German physician; youngest brother of Heinrich Heine; born at Düsseldorf (1805 according to Embden; Strodtmann gives 1807); died at Berlin Nov. 6, 1879. He was educated at the gymnasia of Düsseldorf and Lüneburg and at the universities of Berlin and Munich, graduating (M.D.) in 1829. In that year he joined the Russian army as surgeon; he took part in General Diebitsch's march over the Balkans in 1830, and in the suppression of the Polish uprising in 1832. Returning to Russia, he settled in St. Petersburg and was appointed surgeon to the military school. Upon his resignation from the army he received the title of "councilor of state."

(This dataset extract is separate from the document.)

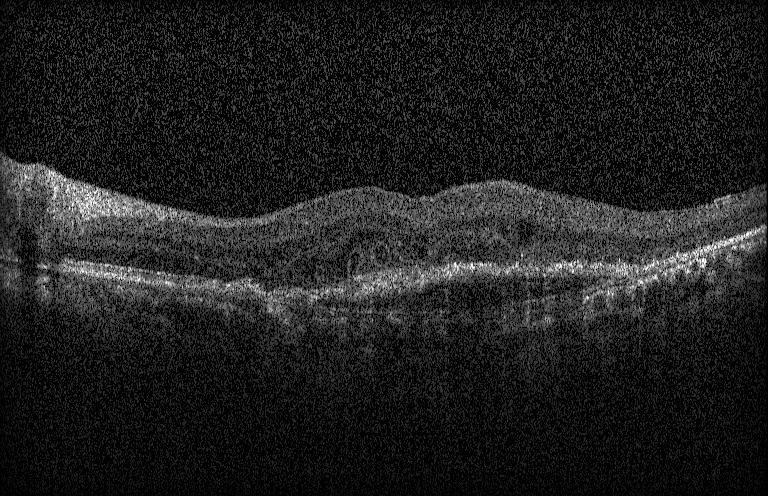
SD-OCT · retinal OCT cross-section
Assessment: a choroidal neovascular membrane.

With Thielmann and Knebel, Heine founded the "Medizinische Zeitung Russland's," a journal which appeared from 1844 to 1859, and which he edited. He is the author of: "Medico-Topographische Skizze von St. Petersburg," St. Petersburg, 1844; "Beiträge zur Gesch. der Orientalischen Pest," ib. 1846 (containing a description of the pest at Odessa); "Fragmente zur Gesch. der Medizin in Russia," ib. 1848; "Reisebriefe eines Arztes," ib. 1853. Heine also wrote works of a more distinctively literary character, among them being: "Skizze von Gretsch"; "Die Wunder des Ladoga Sees"; "Bilder aus der Türkei"; "Briefe von St. Petersburg"; "Gedichte."These essays excited only a passing interest, and little more can be said for his eagerly expected but sadly disappointing "Erinnerungen an Heinrich Heine und Seine Familie," Berlin, 1868.

  • Strodtmann, H. Heine's Leben und Werke, Berlin, 1873;
  • Hirsch, Biog. Lex. Vienna, 1888;
  • De Kay, The Family Life of Heinrich Heine, from the original of Embden, New York, 1892.